Why don't I have a deep story? Why doesn't Hochschild?
Which brings me to the other point: this research approach, which makes such a big point of its respect for the subjects and their feelings, is actually deeply contemptuous of them. While Hochschild and her Berkeley friends have agency, and listening ability, and a range of different kinds of intelligence, academic and emotional, to work with, the white southerners are helpless and one-dimensional objects of pity. You can't ask them to take any responsibility for their beliefs, which they automatically imbibe with their mother's milk, off the radio—all you can do is show them your "empathy"—if you were brought up under the same idiotic limitations you might be afraid of feminazis too. It's a kind of colonialist view of simple-minded natives who can't be expected to think for themselves the way people from advanced societies do.
This is partly a consequence of the history of sociology in the United States, where it was rigorously separated from anthropology, sort of the way Pope Alexander VI separated the spheres of Spanish and Portuguese influence in the New World, in exclusive territorial zones, sociologists studying a generalized "us" and anthropologists a generalized "them". Sociology became a largely quantitative subject, concerned with collecting data about mostly white, mostly English-speaking people, about whom there wasn't a lot of mystery, while anthropologists charged out to Africa and South America and the Pacific and other exotic locations where everything was mysterious.
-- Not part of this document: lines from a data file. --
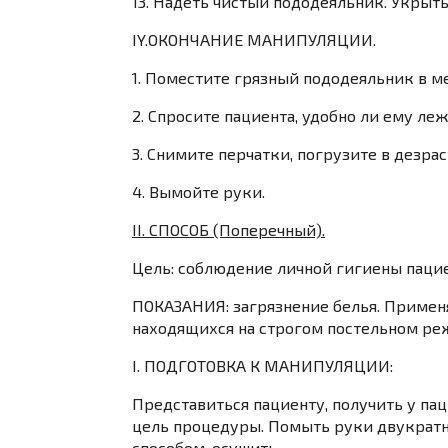
13. Надеть чистый пододеяльник. Укрыт
IY.ОКОНЧАНИЕ МАНИПУЛЯЦИИ
.
1. Поместите грязный пододеяльник в м
2. Спросите пациента, удобно ли ему леж
3. Снимите перчатки, погрузите в дезра
4. Вымойте руки.
II. СПОСОБ (Поперечный).
Цель
:
соблюдение личной гигиены пацие
ПОКАЗАНИЯ
: загрязнение белья. Примен
находящихся на строгом постельном ре
I. ПОДГОТОВКА К МАНИПУЛЯЦИИ:
Представиться пациенту, получить у па
цель процедуры. Помыть руки двукратн
способом, осушить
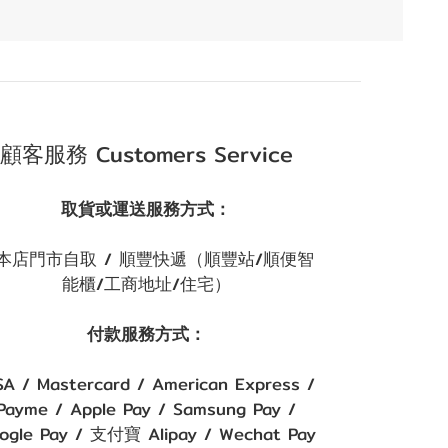
顧客服務 Customers Service
取貨或運送服務方式：
本店門市自取 / 順豐快遞（順豐站/順便智
能櫃/工商地址/住宅）
付款服務方式：
SA / Mastercard / American Express /
Payme / Apple Pay / Samsung Pay /
ogle Pay / 支付寶 Alipay / Wechat Pay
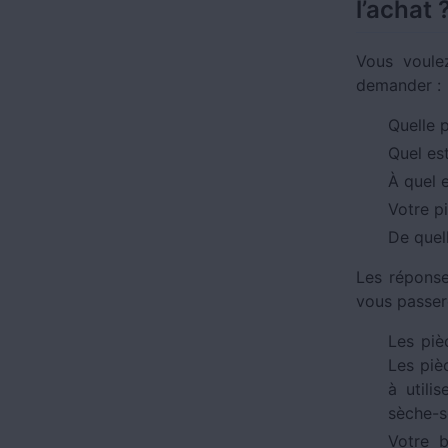
l’achat 
Vous voule
demander :
Quelle 
Quel es
À quel e
Votre pi
De quel
Les réponse
vous passe
Les piè
Les piè
à utili
sèche-se
Votre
They were literally following the paths of imperialism, in fact, and they eventually had to confront the ethical problems of imperialism, which are precisely of this type: the denial to the Other of her or his full humanity, the objectification of the research subject. It was necessary to find ways of bringing a critical approach to the work (something which could be found in Europe, where the anthropology-sociology division hardly existed), for the researcher to be continually questioning her- or himself and the interviewer-subject relationship.
Sociology in the US was far behind in this evolution, and Hochschild herself (b.1940) was a pioneer in bringing sociology to a recognition of the humanity of the subject, in her work on the sociology of the emotions, but in this ethnographic work in Louisiana she's making all the worst mistakes of imperial anthropologists in the years before World War II, objectifying the natives and treating herself as transcendently wise and unquestionable. It's just awful, and it's deeply counterproductive. You're not giving people their full humanity if you think they're not smart enough to be wrong and occasionally recognize it.